Pepsico Inc., the nation's second-largest soft drink maker, yesterday reported earnings rose 15 percent in the third quarter to $69.1 million, or 74 cents per share, from $60.2 million, or 66 cents, in the same period last year.
Sales rose 17 percent to $1.1 billion from $938 million in the quarter ended Sept. 9, Pepsico Chairman Donald M. Kendall said.
"The revenue increase in the quarter was paced by substantial gains in the soft drink and snack foods businesses, which represent roughly two-thirds of Pepsico's revenues and three-fourths of its profits," Kendall said.
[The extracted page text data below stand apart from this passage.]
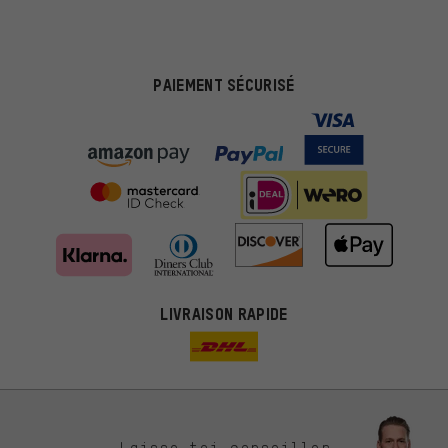
PAIEMENT SÉCURISÉ
LIVRAISON RAPIDE
Des offres plus adaptées
Laisse-toi conseiller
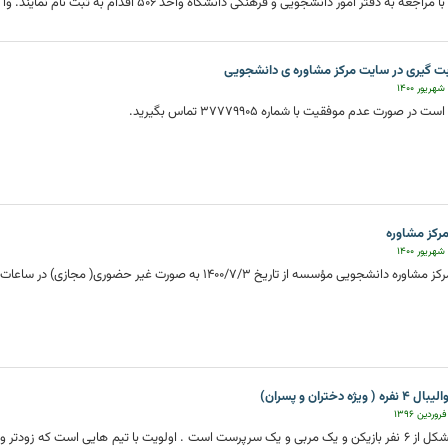
بت گیری در سایت مرکز مشاوره ی دانشجویی
ت در صورت عدم موفقیت با شماره 37779905 تماس بگیرید.
رکز مشاوره
دانشجویی مؤسسه از تاریخ 1400/7/3 به صورت غیر حضوری( مجازی) در ساعات 8 تا 14
یژه دختران و پسران)
هر تیم متشکل از 6 نفر بازیکن و یک مربی و یک سرپرست است . اولویت با تیم هایی است که زو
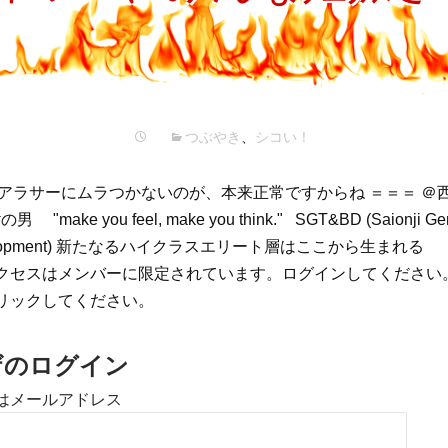
プ
つぶやき
、
シコい！
てアラサーにムラつかないのが、本来正常ですからね ＝＝＝ ＠
"make you feel, make you think." SGT&BD (Saionji Gene
Development) 新たなるハイクラスエリート層はここから生まれる
クセスはメンバーに限定されています。ログインしてください
リックしてください。
ザのログイン
はメールアドレス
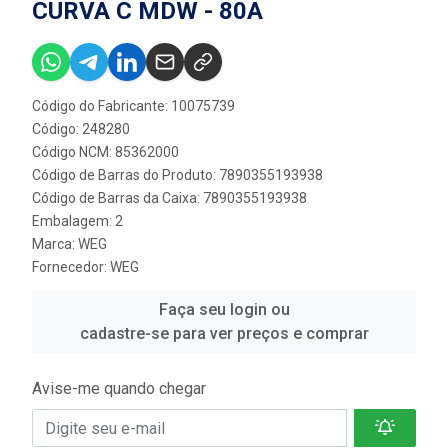
CURVA C MDW - 80A
Código do Fabricante: 10075739
Código: 248280
Código NCM: 85362000
Código de Barras do Produto: 7890355193938
Código de Barras da Caixa: 7890355193938
Embalagem: 2
Marca:
WEG
Fornecedor:
WEG
Faça seu login ou
cadastre-se para ver preços e comprar
Avise-me quando chegar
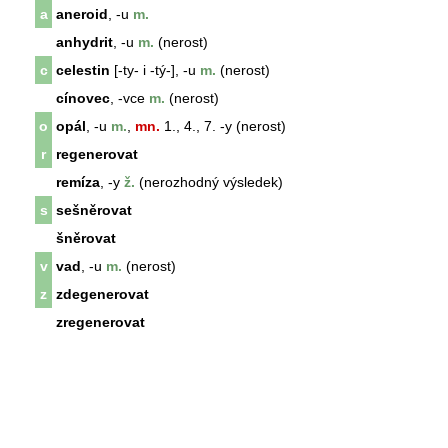
a
aneroid
, -u
m.
anhydrit
, -u
m.
(nerost)
c
celestin
[-ty- i -tý-], -u
m.
(nerost)
cínovec
, -vce
m.
(nerost)
o
opál
, -u
m.
,
mn.
1., 4., 7. -y (nerost)
r
regenerovat
remíza
, -y
ž.
(nerozhodný výsledek)
s
sešněrovat
šněrovat
v
vad
, -u
m.
(nerost)
z
zdegenerovat
zregenerovat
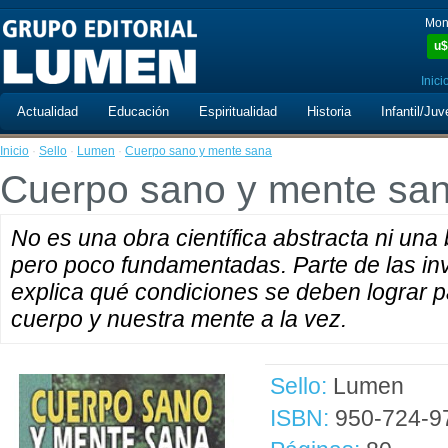
Mon
u$
Inici
Actualidad
Educación
Espiritualidad
Historia
Infantil/Juv
Inicio
·
Sello
·
Lumen
·
Cuerpo sano y mente sana
Cuerpo sano y mente sa
No es una obra científica abstracta ni una
pero poco fundamentadas. Parte de las in
explica qué condiciones se deben lograr 
cuerpo y nuestra mente a la vez.
Sello:
Lumen
ISBN:
950-724-9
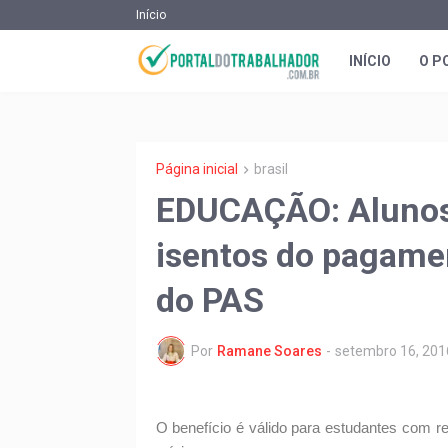
Início
INÍCIO
O P
Página inicial
brasil
EDUCAÇÃO: Alunos 
isentos do pagamen
do PAS
Por
Ramane Soares
-
setembro 16, 201
O benefício é válido para estudantes com re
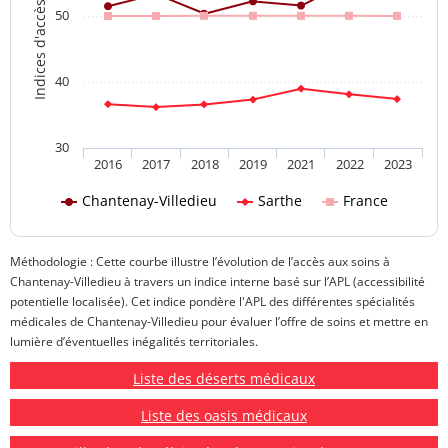
Indices d'accès aux soins
50
40
30
2016
2017
2018
2019
2021
2022
2023
Chantenay-Villedieu
Sarthe
France
Méthodologie : Cette courbe illustre l’évolution de l’accès aux soins à
Chantenay-Villedieu à travers un indice interne basé sur l’APL (accessibilité
potentielle localisée). Cet indice pondère l'APL des différentes spécialités
médicales de Chantenay-Villedieu pour évaluer l’offre de soins et mettre en
lumière d’éventuelles inégalités territoriales.
Liste des déserts médicaux
Liste des oasis médicaux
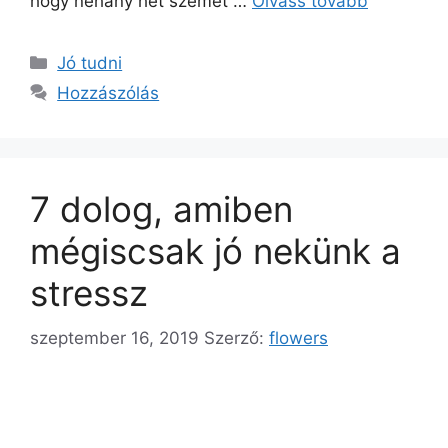
hogy néhány hét szemet …
Olvass tovább
Jó tudni
Hozzászólás
7 dolog, amiben
mégiscsak jó nekünk a
stressz
szeptember 16, 2019
Szerző:
flowers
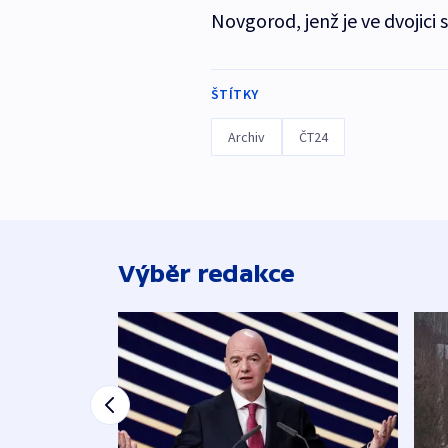
Novgorod, jenž je ve dvojici
ŠTÍTKY
Archiv
ČT24
Výběr redakce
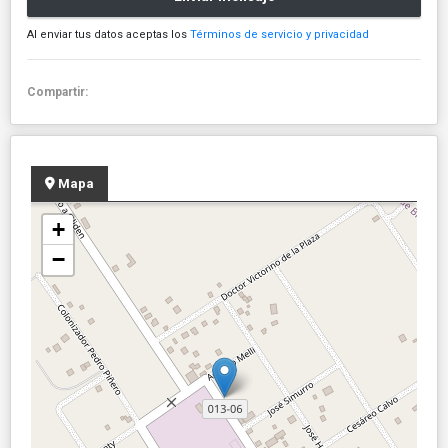
Al enviar tus datos aceptas los
Términos de servicio y privacidad
Compartir:
Mapa
+
−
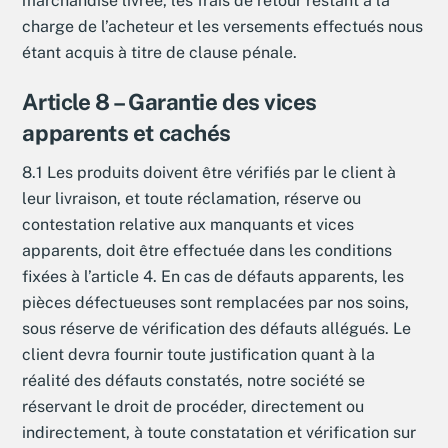
marchandise livrée, les frais de retour restant à la
charge de l’acheteur et les versements effectués nous
étant acquis à titre de clause pénale.
Article 8 – Garantie des vices
apparents et cachés
8.1 Les produits doivent être vérifiés par le client à
leur livraison, et toute réclamation, réserve ou
contestation relative aux manquants et vices
apparents, doit être effectuée dans les conditions
fixées à l’article 4. En cas de défauts apparents, les
pièces défectueuses sont remplacées par nos soins,
sous réserve de vérification des défauts allégués. Le
client devra fournir toute justification quant à la
réalité des défauts constatés, notre société se
réservant le droit de procéder, directement ou
indirectement, à toute constatation et vérification sur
Besides Pepsi Cola, Pepsico markets Frito-Lay snack products and operates Pizza Hut restaurants.
For the first three quartersif the fiscal year, Pepsico said earnings rose to $166.0 million, or $1.79 a share, from $144.1 million, or $1.57 a share, during the previous year.
Whirlpool Corp. reported yesterday earnings for the third quarter of this year fell by 27 percent on a decline in revenues of 3.2 percent.
Profits for the appliance maker were $22.8 million or 63 cents per share against $31.2 million or 86 cents per share in the three months ended Sept. 30, 1977.
Revenues, including the company's share in profits of affiliates, fell from $560 million to $542 million.
For the first three quarters of the year, profits were down 1.5 percent from $83.7 million or $2.32 per share to $82.5 million or $2.28 per share. Revenues rose 9.2 percent from $1.52 billion to $1.66 billion.
Chairman John Platts said third-quarter sales were flat for the industry as a whole. He said he expected results for the full year to be "fairly comparable" to those for 1977 even though the company might operate below year-earlier levels for the rest of the year.
Salomon Brothers reported general and limited partners' income of $26.5 million before partners' taxes for the fiscal year ended Sept. 30, compared with $55.2 million in 1977.
At Sept. 30 Salomon Brothers' net worth increased to a new high of $208.7 million from $191.7 million at the close of fiscal 1977. It was noted that the 1978 net worth includes $58.1 million in subordinated notes held by banks and insurance companies.
The decline in profitability was attributed to a number of factors, including sharply higher interest rates to finance the firm's substantial inventory of securities, generally higher costs due to inflation and increased expenses resulting from the expansion of the firm's activities, both domestically and internationally.